There were a few small scuffles reported in Rabat and elsewhere, but nothing serious. Then again, there often isn't at first. We'll see what happens if it develops that the protesters aren't just blowing off steam but persist in their efforts.

Tunisia: Protests at what can be considered the epicenter of the changes in the region are continuing. Protesters are calling for further changes in the interim government, in effect standing guard against the possibility of the revolution being coopted by the old guard. Meanwhile, that interim government wants Saudi Arabia to extradite ousted dictator Zine El Abidine Ben Ali to face charges on "severe crimes."

Yemen: Yemen has seen nine straight days of unrest calling for the resignation of President Ali Abdullah Saleh, with thousands participating in sit-ins in the cities of Ibb and Taiz and shots being fired at a demonstration in the capital Sana'a. At least 76 people, including seven soldiers, have been wounded in clashes and at least one protester has been killed.

Saleh, in power for 32 years, has called for opposition parties to continue pursuing a dialogue with his government, even as that opposition said it would join the protests, which so far have been driven largely by students at Sana'a University.
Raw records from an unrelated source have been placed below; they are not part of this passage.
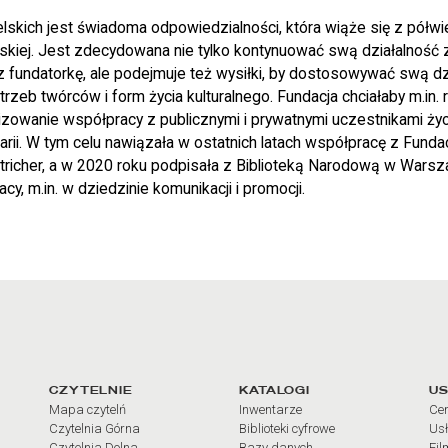
lskich jest świadoma odpowiedzialności, która wiąże się z półwi
olskiej. Jest zdecydowana nie tylko kontynuować swą działalność
 fundatorkę, ale podejmuje też wysiłki, by dostosowywać swą dz
trzeb twórców i form życia kulturalnego. Fundacja chciałaby m.in
izowanie współpracy z publicznymi i prywatnymi uczestnikami życ
rii. W tym celu nawiązała w ostatnich latach współpracę z Fundac
richer, a w 2020 roku podpisała z Biblioteką Narodową w War
cy, m.in. w dziedzinie komunikacji i promocji.
arcia
Linki do najważniejszych dz
CZYTELNIE
KATALOGI
US
Mapa czytelń
Inwentarze
Cen
Czytelnia Górna
Biblioteki cyfrowe
Usł
Czytelnia Dolna
Bazy danych
Fil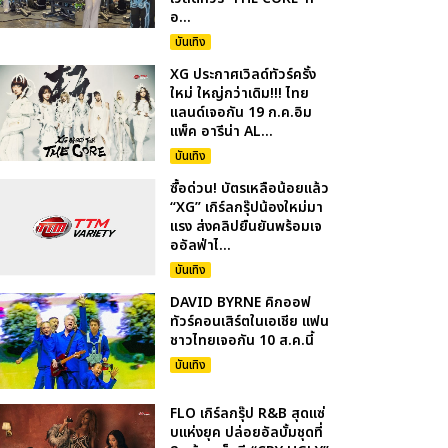
อ...
บันเทิง
XG ประกาศเวิลด์ทัวร์ครั้ง
ใหม่ ใหญ่กว่าเดิม!!! ไทย
แลนด์เจอกัน 19 ก.ค.อิม
แพ็ค อารีน่า AL...
บันเทิง
ซื้อด่วน! บัตรเหลือน้อยแล้ว
“XG” เกิร์ลกรุ๊ปน้องใหม่มา
แรง ส่งคลิปยืนยันพร้อมเจ
ออัลฟ่าไ...
บันเทิง
DAVID BYRNE คิกออฟ
ทัวร์คอนเสิร์ตในเอเชีย แฟน
ชาวไทยเจอกัน 10 ส.ค.นี้
บันเทิง
FLO เกิร์ลกรุ๊ป R&B สุดแซ่
บแห่งยุค ปล่อยอัลบั้มชุดที่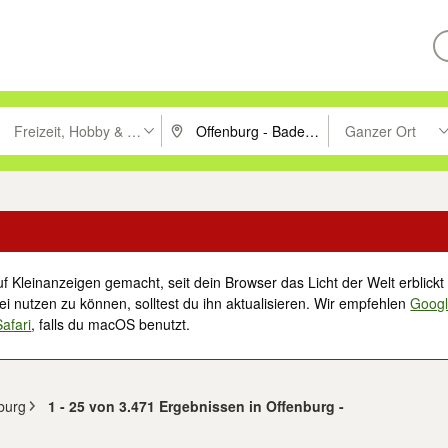
Freizeit, Hobby & Nachbarschaft
Ganzer Ort
ken um zu suchen, oder Vorschläge mit den Pfeiltasten nach oben/unt
PLZ oder Ort eingeben. Eingabetaste drücke
Suche im Umkreis 
f Kleinanzeigen gemacht, seit dein Browser das Licht der Welt erblickt 
i nutzen zu können, solltest du ihn aktualisieren. Wir empfehlen
Goog
Safari
, falls du macOS benutzt.
burg
1 - 25 von 3.471 Ergebnissen in Offenburg -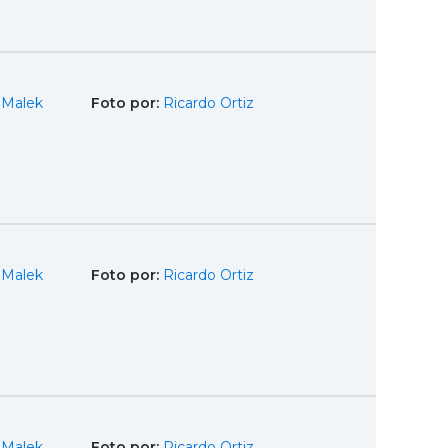
 Malek
Foto por:
Ricardo Ortiz
 Malek
Foto por:
Ricardo Ortiz
 Malek
Foto por:
Ricardo Ortiz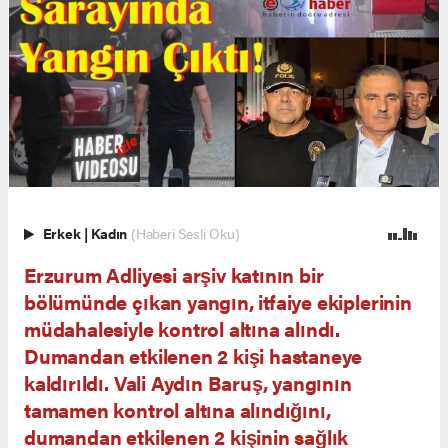
Erkek
|
Kadın
(Haberi Sesli Oku)
Erzurum Adliyesi arşiv katının bir
bölümünde çıkan yangın, itfaiye ekiplerinin
müdahalesiyle kontrol altına alındı.
Dumandan etkilenen 2 kişi hastaneye
kaldırıldı. Vali Aydın Baruş, yangının
tamamen kontrol altına alındığını,
dumandan etkilenen 2 kişinin sağlık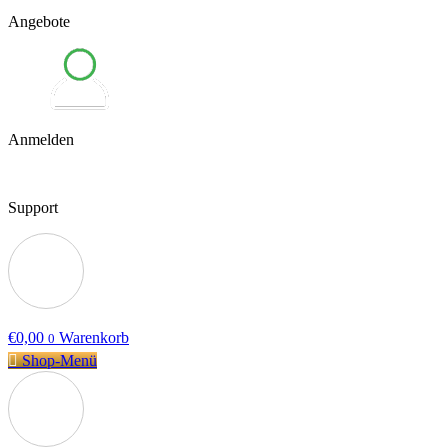
Angebote
Anmelden
Support
€
0,00
Warenkorb
0
Shop-Menü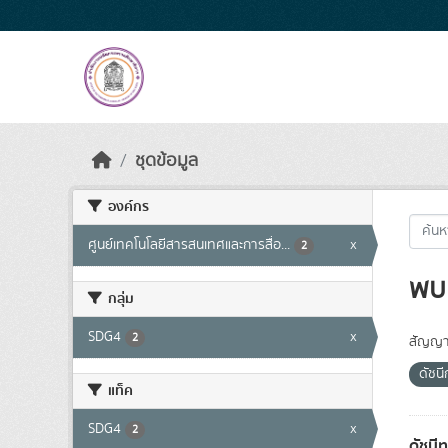
Skip to main content
ชุดข้อมูล
องค์กร
ศูนย์เทคโนโลยีสารสนเทศและการสื่อ...
x
2
พบ 
กลุ่ม
SDG4
x
2
สัญญา
ดัชน
แท็ค
SDG4
x
2
ดัชนี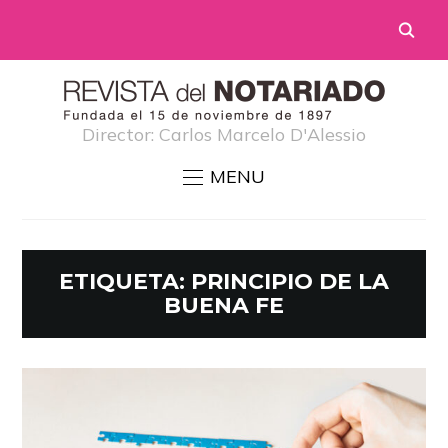
Director: Carlos Marcelo D'Alessio
MENU
ETIQUETA:
PRINCIPIO DE LA
BUENA FE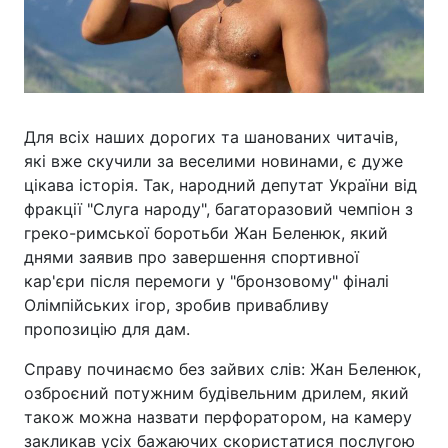
Для всіх наших дорогих та шанованих читачів,
які вже скучили за веселими новинами, є дуже
цікава історія. Так, народний депутат України від
фракції "Слуга народу", багаторазовий чемпіон з
греко-римської боротьби Жан Беленюк, який
днями заявив про завершення спортивної
кар'єри після перемоги у "бронзовому" фіналі
Олімпійських ігор, зробив привабливу
пропозицію для дам.
Справу починаємо без зайвих слів: Жан Беленюк,
озброєний потужним будівельним дрилем, який
також можна назвати перфоратором, на камеру
закликав усіх бажаючих скористатися послугою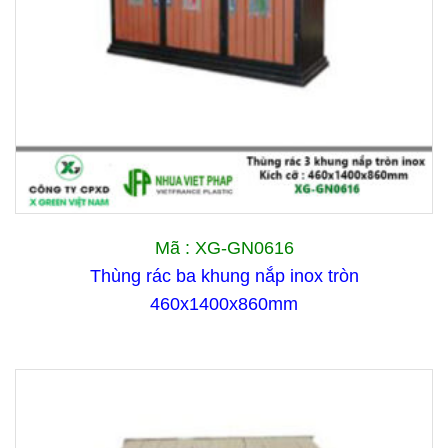
Mã : XG-GN0616
Thùng rác ba khung nắp inox tròn
460x1400x860mm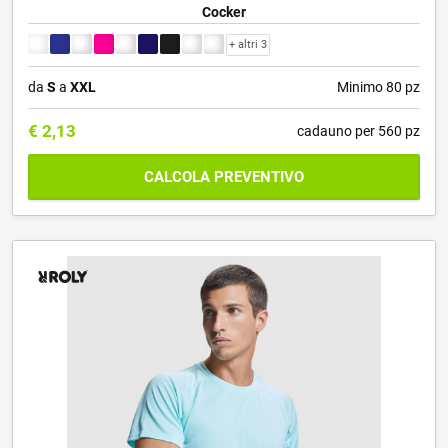
Cocker
+ altri 3
da
S
a
XXL
Minimo 80 pz
€
2,13
cadauno per 560 pz
CALCOLA PREVENTIVO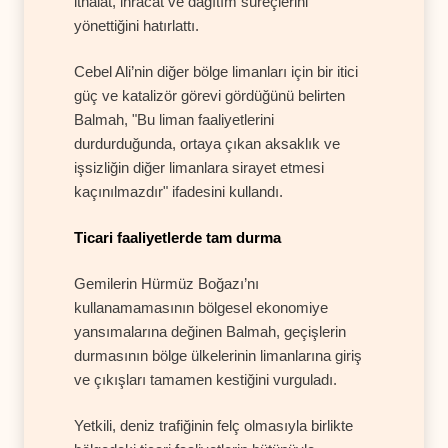
ithalat, ihracat ve dağıtım süreçlerini
yönettiğini hatırlattı.
Cebel Ali’nin diğer bölge limanları için bir itici
güç ve katalizör görevi gördüğünü belirten
Balmah, "Bu liman faaliyetlerini
durdurduğunda, ortaya çıkan aksaklık ve
işsizliğin diğer limanlara sirayet etmesi
kaçınılmazdır" ifadesini kullandı.
Ticari faaliyetlerde tam durma
Gemilerin Hürmüz Boğazı’nı
kullanamamasının bölgesel ekonomiye
yansımalarına değinen Balmah, geçişlerin
durmasının bölge ülkelerinin limanlarına giriş
ve çıkışları tamamen kestiğini vurguladı.
Yetkili, deniz trafiğinin felç olmasıyla birlikte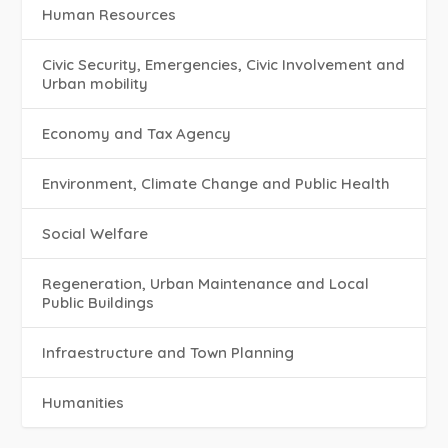
Human Resources
Civic Security, Emergencies, Civic Involvement and
Urban mobility
Economy and Tax Agency
Environment, Climate Change and Public Health
Social Welfare
Regeneration, Urban Maintenance and Local
Public Buildings
Infraestructure and Town Planning
Humanities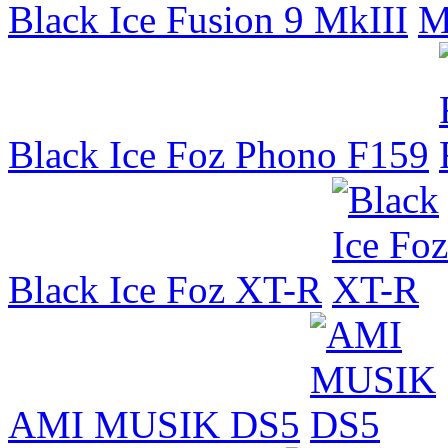
Black Ice Fusion 9 MkIII
Black Ice Foz Phono F159
Black Ice Foz XT-R
AMI MUSIK DS5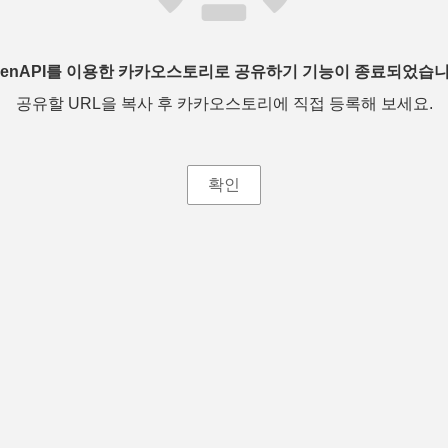
penAPI를 이용한 카카오스토리로 공유하기 기능이 종료되었습니
공유할 URL을 복사 후 카카오스토리에 직접 등록해 보세요.
확인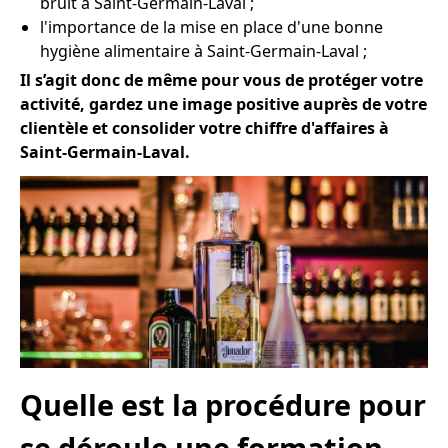
bruit à Saint-Germain-Laval ;
l'importance de la mise en place d'une bonne
hygiène alimentaire à Saint-Germain-Laval ;
Il s’agit donc de même pour vous de protéger votre
activité, gardez une image positive auprès de votre
clientèle et consolider votre chiffre d'affaires à
Saint-Germain-Laval.
Quelle est la procédure pour
se déroule une formation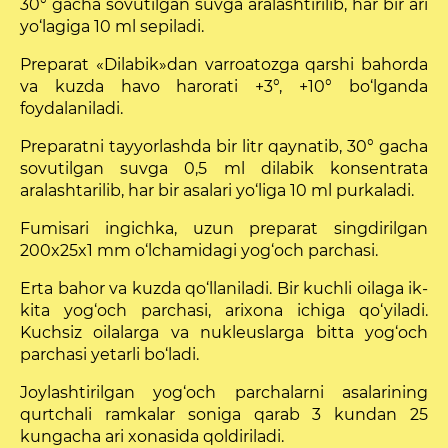
30° gacha sovutilgan suvga aralashtirilib, har bir ari
yo‘lagiga 10 ml sepiladi.
Preparat «Dilabik»dan varroatozga qarshi bahorda
va kuzda havo harorati +3°, +10° bo‘lganda
foydalaniladi.
Preparatni tayyorlashda bir litr qaynatib, 30° gacha
sovutilgan suvga 0,5 ml dilabik konsentrata
aralashtarilib, har bir asalari yo‘liga 10 ml purkaladi.
Fumisari ingichka, uzun preparat singdirilgan
200x25x1 mm o‘lchamidagi yog‘och parchasi.
Erta bahor va kuzda qo‘llaniladi. Bir kuchli oilaga ik­
kita yog‘och parchasi, arixona ichiga qo‘yiladi.
Kuchsiz oilalarga va nukleuslarga bitta yog‘och
parchasi yetarli bo‘ladi.
Joylashtirilgan yog‘och parchalarni asalarining
qurt­chali ramkalar soniga qarab 3 kundan 25
kungacha ari xonasida qoldiriladi.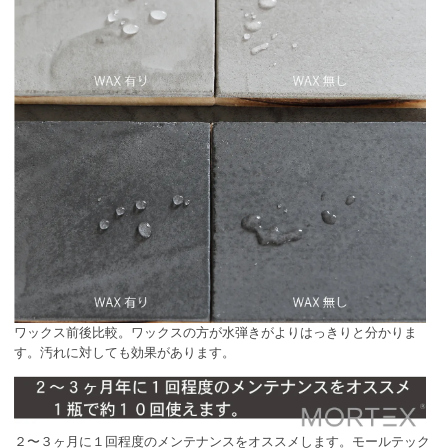
ワックス前後比較。ワックスの方が水弾きがよりはっきりと分かりま
す。汚れに対しても効果があります。
２〜３ヶ月に１回程度のメンテナンスをオススメします。モールテック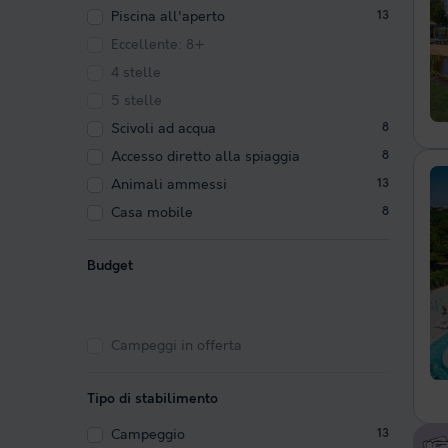
Piscina all'aperto
13
Eccellente: 8+
4 stelle
5 stelle
Scivoli ad acqua
8
Accesso diretto alla spiaggia
8
Animali ammessi
13
Casa mobile
8
Budget
Campeggi in offerta
Tipo di stabilimento
Campeggio
13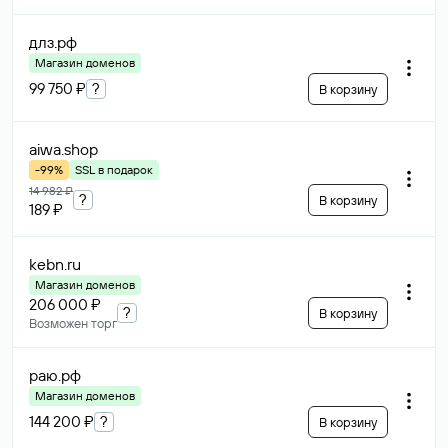
длз
.рф
Магазин доменов
99 750 ₽
?
В корзину
aiwa
.shop
-99%
SSL в подарок
14 982 ₽
?
В корзину
189 ₽
kebn
.ru
Магазин доменов
206 000 ₽
?
В корзину
Возможен торг
раю
.рф
Магазин доменов
144 200 ₽
?
В корзину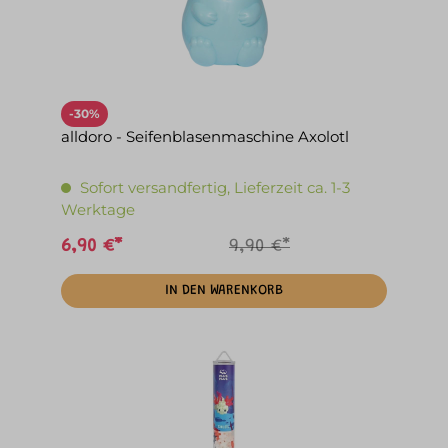
-30%
alldoro - Seifenblasenmaschine Axolotl
Sofort versandfertig, Lieferzeit ca. 1-3
Werktage
6,90 €*
9,90 €*
IN DEN WARENKORB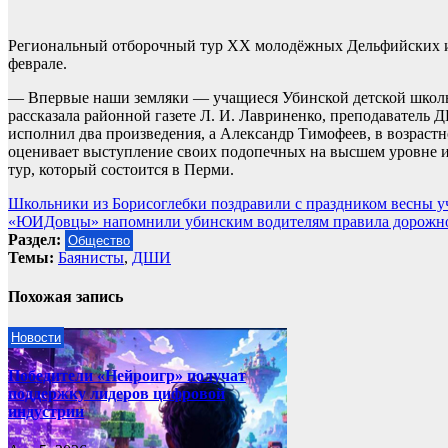
Региональный отборочный тур XX молодёжных Дельфийских иг
феврале.
— Впервые наши земляки — учащиеся Убинской детской школы
рассказала районной газете Л. И. Лавриненко, преподаватель 
исполнил два произведения, а Александр Тимофеев, в возраст
оценивает выступление своих подопечных на высшем уровне и 
тур, который состоится в Перми.
Навигация
Школьники из Борисоглебки поздравили с праздником весны у
«ЮИДовцы» напомнили убинским водителям правила дорожн
по
Раздел:
Общество
записям
Темы:
Баянисты
,
ДШИ
Похожая запись
Новости
Победители «Нейроигр» получат
поддержку лидеров цифровой
индустрии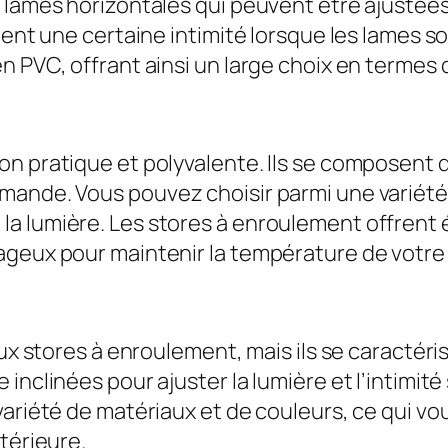
 lames horizontales qui peuvent être ajustées
ment une certaine intimité lorsque les lames s
 PVC, offrant ainsi un large choix en termes d
n pratique et polyvalente. Ils se composent d
ande. Vous pouvez choisir parmi une variété 
a lumière. Les stores à enroulement offrent
ageux pour maintenir la température de votre 
aux stores à enroulement, mais ils se caractéri
inclinées pour ajuster la lumière et l’intimit
variété de matériaux et de couleurs, ce qui vo
térieure.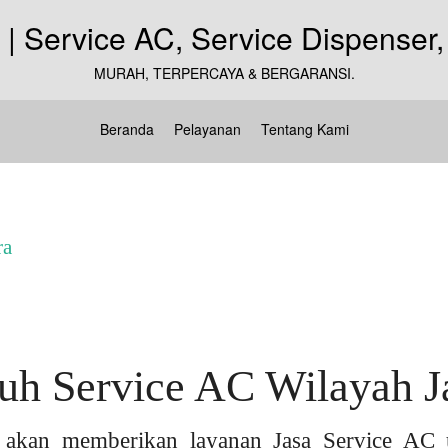
MURAH, TERPERCAYA & BERGARANSI.
Beranda
Pelayanan
Tentang Kami
ra
h Service AC Wilayah Ja
akan memberikan layanan Jasa Service AC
A commentator with the Inter Press news service suggested that protests in Yemen may have a problem catching fire the way they have elsewhere in the region because of "a complex context here [which] demands a different kind of political dialogue with power." The problem, simply put, is that the students don't trust either Saleh's ruling General People's Congress (GPC) or the opposition coalition known as the Joint Meeting Parties (JMP). They regard them both as corrupt and are of the mind that the JMP is getting involved to advance its own political interests, not that of the protesters. They want the protests to remain a "march of the people without leaders and middle-persons from the ruling and opposition groups."

Frankly, that seems rather naive to me. Even if their judgment about the JMP is correct and relations with them must be approached with caution so protests don't just turn into JMP campaign rallies, seeking to deal them out entirely is unwise and makes the students easy to isolate. Not to put too fine a point on it, but when you're risking at least your future and potentially your life, turning away potential (even if temporary) allies cannot be a good idea.